İstenen: Hayır demenin insana kattığı güç üzerine yazılmış metni, tek bir harfini değiştirmeden baştan sona yeniden yazınız.

Hayır deyince güçleniyorum sanki. Hayır deyince cesaretleniyorum sanki. Bu hayırları büyük büyük şeylere verilen hayırlar olarak düşünmeyin sakın. Küçücük hayırlar bile çok motive ediyor insanı. Mesela çayı azaltmakla ilgili bir karar aldım. “Çay içecek misin?” sorusuna hayır dediğimde de kendimde bir mutluluk hissediyorum. “Evet, hayır dedim. İrademe hakim oldum” diyorum.
BONUS YAZI: Kendimize hayır diyebiliyor muyuz?

Veri Kayıtları:
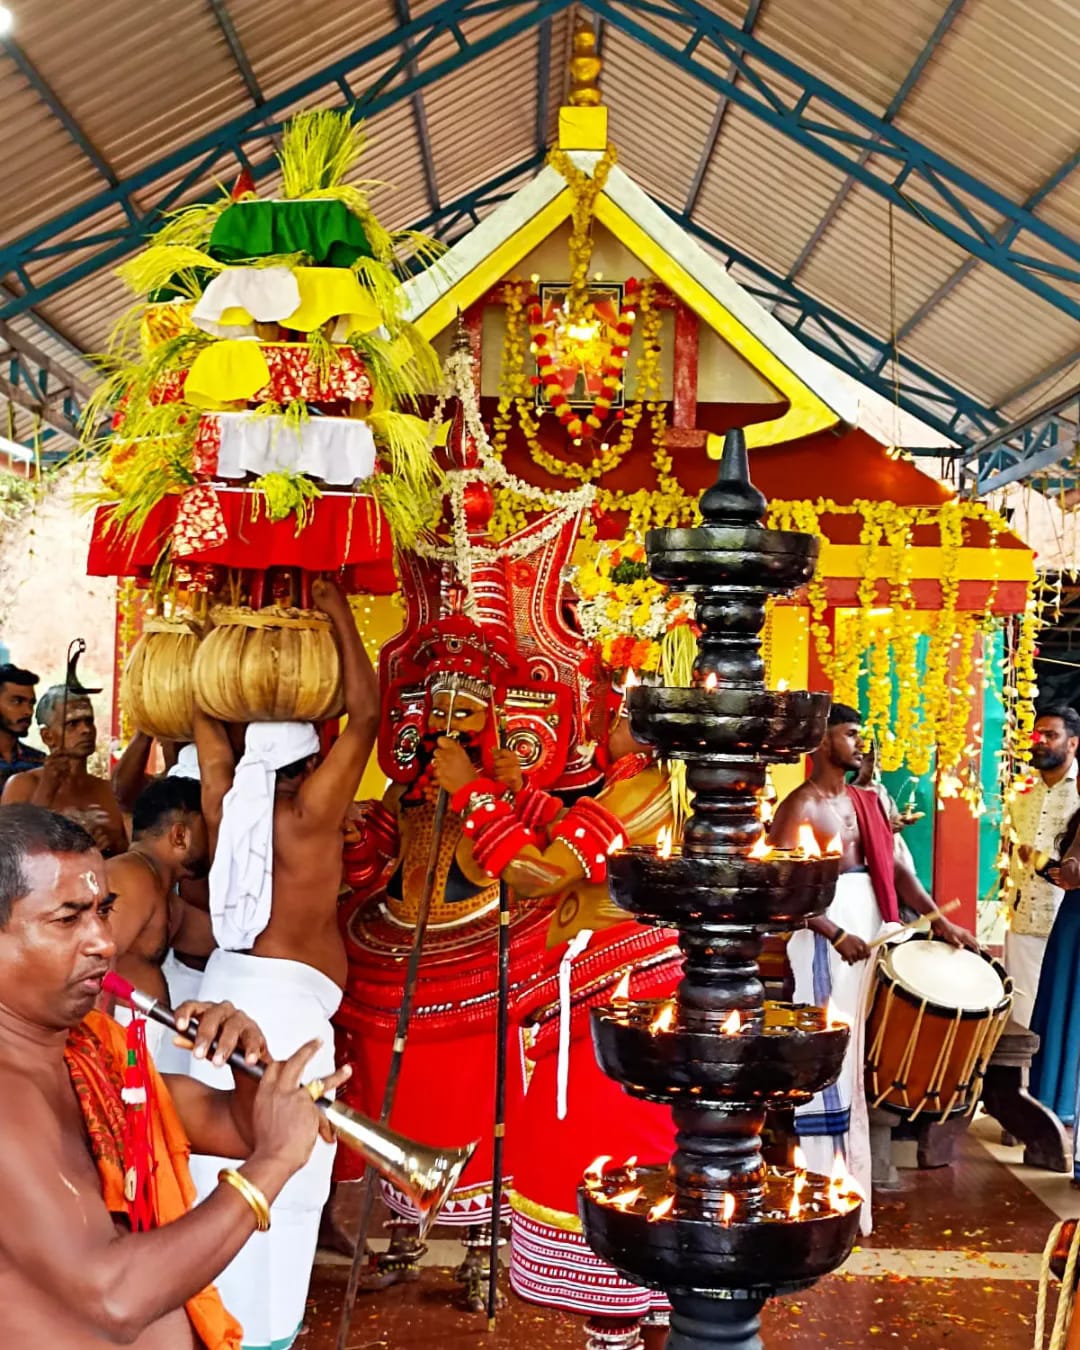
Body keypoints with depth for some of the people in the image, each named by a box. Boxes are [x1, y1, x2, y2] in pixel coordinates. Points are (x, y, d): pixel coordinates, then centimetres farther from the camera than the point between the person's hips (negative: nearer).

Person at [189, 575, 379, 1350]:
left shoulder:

--

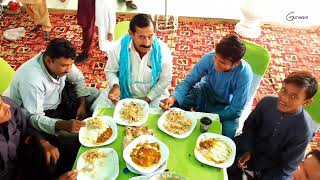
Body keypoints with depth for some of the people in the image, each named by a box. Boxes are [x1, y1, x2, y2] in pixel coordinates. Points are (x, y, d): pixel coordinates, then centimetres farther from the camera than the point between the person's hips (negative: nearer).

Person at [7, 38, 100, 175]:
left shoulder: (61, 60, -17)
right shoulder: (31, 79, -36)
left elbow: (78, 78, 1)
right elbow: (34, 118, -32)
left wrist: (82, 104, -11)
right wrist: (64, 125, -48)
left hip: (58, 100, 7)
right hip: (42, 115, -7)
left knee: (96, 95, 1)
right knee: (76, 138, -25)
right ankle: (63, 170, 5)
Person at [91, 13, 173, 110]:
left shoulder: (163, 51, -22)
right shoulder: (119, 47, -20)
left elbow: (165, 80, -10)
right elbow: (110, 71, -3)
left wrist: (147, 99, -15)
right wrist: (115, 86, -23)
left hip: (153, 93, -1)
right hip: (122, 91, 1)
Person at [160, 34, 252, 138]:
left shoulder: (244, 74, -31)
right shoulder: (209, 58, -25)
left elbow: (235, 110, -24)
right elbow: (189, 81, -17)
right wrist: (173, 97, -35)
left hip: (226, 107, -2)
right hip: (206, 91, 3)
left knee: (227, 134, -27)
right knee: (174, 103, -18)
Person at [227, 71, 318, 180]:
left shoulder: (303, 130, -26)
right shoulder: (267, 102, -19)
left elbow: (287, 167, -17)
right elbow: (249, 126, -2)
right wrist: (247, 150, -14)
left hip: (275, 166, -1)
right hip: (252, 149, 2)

Çözüm:
Hayır deyince güçleniyorum sanki. Hayır deyince cesaretleniyorum sanki. Bu hayırları büyük büyük şeylere verilen hayırlar olarak düşünmeyin sakın. Küçücük hayırlar bile çok motive ediyor insanı. Mesela çayı azaltmakla ilgili bir karar aldım. “Çay içecek misin?” sorusuna hayır dediğimde de kendimde bir mutluluk hissediyorum. “Evet, hayır dedim. İrademe hakim oldum” diyorum.
BONUS YAZI: Kendimize hayır diyebiliyor muyuz?